HOME is already achieving success! Due to the great work by ETC and their allies, a proposal for a geoengineering moratorium will go to the UN Convention on Biological Diversity at its next meeting in Nagoya, Japan this October.

I hope you will join me and smartMeme in this campaign by adding your hand to the photo-gallery, and lending your support to grassroots movements for climate justice that are addressing the root causes of climate change and building solutions from the ground up.

From Broken Machine to Mother Earth

If we are to succeed in debunking and halting dangerous false-solutions like REDDs and stop geoengineering, we must also fundamentally shift the framing of the climate crisis – away from the idea that the planet is an overheating machine, and towards the assertion that we are all interdependent on the living systems of Mother Earth.

The Cochabamba conference has helped the world to hear this message, but while the relationship with “Mother Earth” has always been central for Indigenous Peoples, can the “Mother Earth” meme reach the hearts and minds of the rest of the U.S. public? Perhaps with 50+ days of the tragic BP oil spill, consciousness is shifting – but we’ve got a long road beyond Cancun to make the necessary fundamental changes in the fossil fuel economy and the US culture of cheap oil dependence.

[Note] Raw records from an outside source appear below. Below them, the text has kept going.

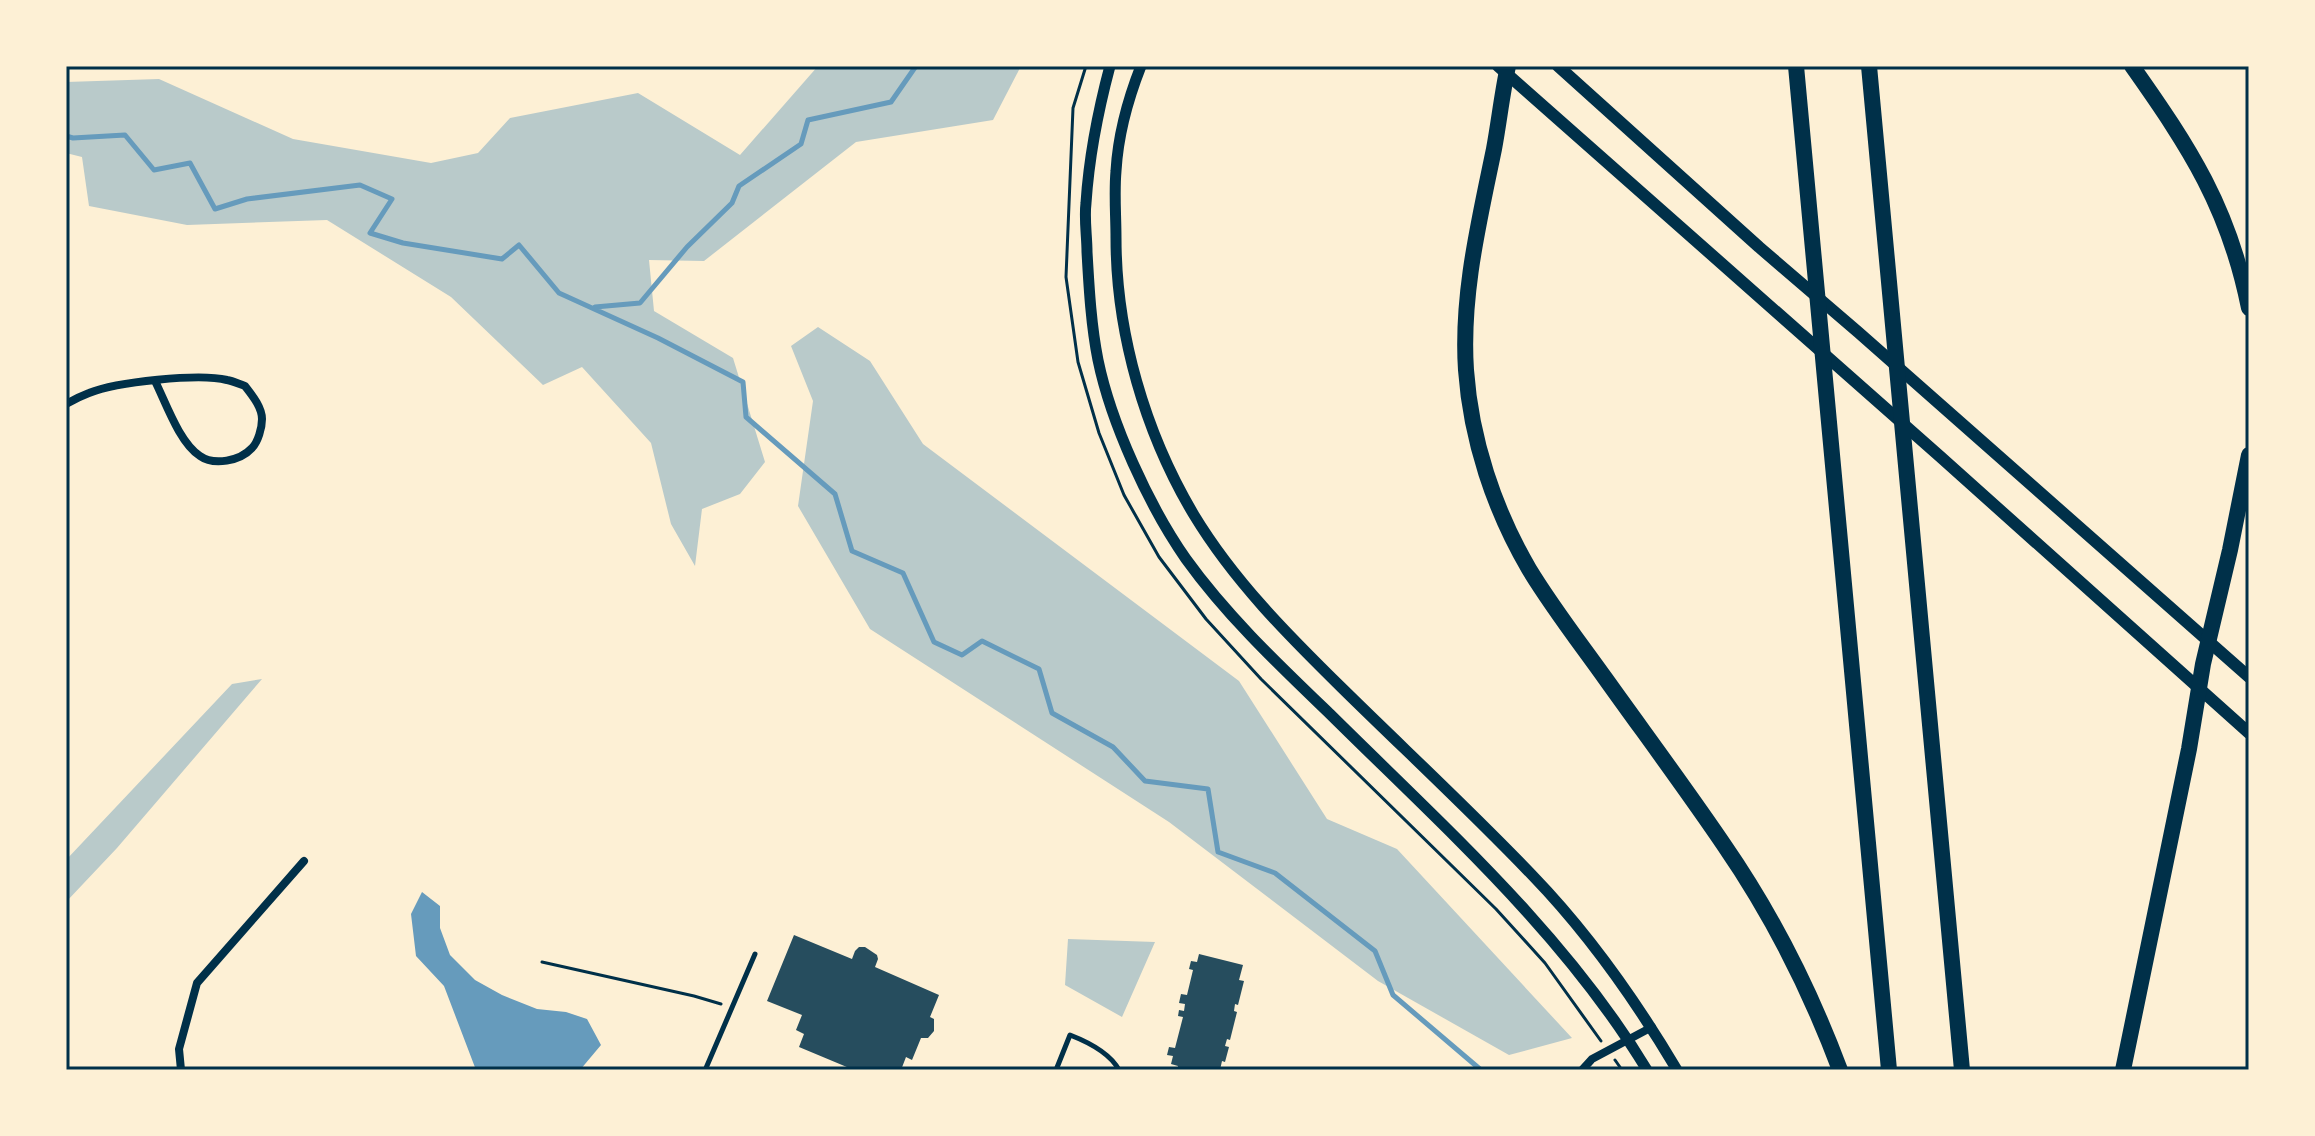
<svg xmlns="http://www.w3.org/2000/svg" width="2315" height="1136" viewBox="0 0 2315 1136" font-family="Spectral,serif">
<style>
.green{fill:#b9caca}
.water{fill:#669bbc}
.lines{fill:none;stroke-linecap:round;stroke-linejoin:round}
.stream{stroke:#669bbc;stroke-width:5}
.building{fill:#264d5e}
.path{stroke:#003049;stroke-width:3}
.service{stroke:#003049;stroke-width:5}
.minor{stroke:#003049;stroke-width:8}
.tertiary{stroke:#003049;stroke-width:11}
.secondary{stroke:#003049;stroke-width:12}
.motorway{stroke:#003049;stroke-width:16}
.neatline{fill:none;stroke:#003049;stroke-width:3}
</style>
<rect width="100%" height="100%" fill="#fdf0d5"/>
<path class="green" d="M818 66H1021L993 120 856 142 704 261 649 260 654 311 733 358 765 462 740 494 702 509 695 566 671 524 651 443 582 367 543 385 451 297 327 220 187 225 89 206 82 157 66 153V82L159 79 293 139 431 163 478 153 510 118 638 93 740 155Z
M818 327 870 361 923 444 1239 681 1327 819 1397 849 1572 1038 1509 1055 1378 981 1169 822 870 629 798 506 813 401 791 346Z
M262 679 117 848 66 902V860L232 684Z
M1068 939 1155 942 1122 1017 1065 985Z"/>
<path class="water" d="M422 892 440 906V928L450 955 475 980 502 995 537 1009 566 1012 587 1019 601 1045 580 1070H476L444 986 416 956 411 914Z"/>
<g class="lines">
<path class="stream" d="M66 136 73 138 125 135 154 170 190 163 215 209 247 199 360 185 392 199 370 233 403 243 502 259 519 245 559 293 658 338 743 382 746 417 835 494 852 551 903 573 934 642 962 655 982 641 1039 669 1052 713 1113 747 1145 781 1208 789 1218 852 1275 873 1375 951 1393 995 1481 1070
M595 307 640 303 687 247 732 203 739 186 801 144 808 120 891 102 916 66"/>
</g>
<path class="building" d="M794 935 852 959 855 951 859 947H865L877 955 878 959 875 967 939 995 930 1017 934 1019V1031L928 1038H921L912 1060 906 1057 901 1070H854L799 1047 804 1034 796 1030 802 1015 767 1001Z
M1199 954 1243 965 1239 980 1244 981 1238 1005 1235 1004 1234 1011 1237 1012 1230 1040 1227 1039 1225 1046 1229 1047 1225 1062 1222 1061 1220 1070H1177L1178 1066 1171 1064 1173 1056 1167 1055 1169 1047 1175 1048 1183 1017 1178 1016 1179 1010 1184 1011 1185 1004 1179 1003 1181 994 1187 995 1193 970 1189 969 1191 961 1197 962Z"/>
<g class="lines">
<path class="path" d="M1086 66 1073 108 1066 277 1078 362 1099 433 1124 495 1159 557 1206 619 1261 679 1496 909 1545 963 1601 1041
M542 962 694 996 721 1004
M1615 1060 1622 1070"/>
<path class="service" d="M709 1070 706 1068 755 954
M1056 1070 1070 1035C1088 1042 1110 1053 1119 1070"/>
<path class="minor" d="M66 404C73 400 81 396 89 393 116 382 199 373 227 380 233 381 239 384 245 386 252 395 262 407 262 419 262 428 258 442 252 448 240 461 214 466 200 456 179 442 166 403 155 381
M181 1070 179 1049 197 983 304 861
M1582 1070 1592 1059 1652 1027"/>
<path class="tertiary" d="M1110 66C1098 111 1089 157 1086 203 1084 219 1087 236 1087 252 1089 287 1091 325 1098 360 1111 423 1149 506 1186 559 1227 616 1279 665 1330 714 1443 826 1564 933 1647 1070
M1141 66C1128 99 1118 136 1116 171 1114 193 1116 216 1116 238 1116 333 1145 433 1194 515 1234 581 1288 635 1343 689 1406 751 1472 812 1533 876 1589 934 1636 1001 1677 1070"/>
<path class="secondary" d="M1498 66C1750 287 2000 509 2249 733
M1558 66 1759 247 1858 332 2249 677"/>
<path class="motorway" d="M1508 66C1502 94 1499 122 1494 149 1479 222 1461 295 1466 370 1471 440 1494 509 1529 569 1552 607 1580 643 1605 678 1645 734 1686 789 1724 845 1773 916 1810 990 1840 1070
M1796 66 1889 1070
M1869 66 1962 1070
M2132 66C2190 148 2229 208 2249 308
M2123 1070 2189 749 2203 664 2230 550 2249 455"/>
</g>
<rect width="2315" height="1136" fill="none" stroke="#fdf0d5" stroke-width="136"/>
<rect x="68" y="68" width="2179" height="1000" class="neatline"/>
</svg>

As COP 16 approaches, we must continue to resist carbon-fundamentalism and offer a new narrative of Climate Justice that can inspire transformative social change and protect the rights of Mother Earth, while blowing open the assumption – especially here in the US — that there will be a quick techno-fix that can save our planet.

The challenge for Climate Justice leaders now is to tell a better story of ecological justice and the real solutions that can transition us off fossil fuels for good. From Cochabamba to Cancun and beyond, we must change the story from techno-fix to fundamental change, and build the peoples’ movement for Mother Earth.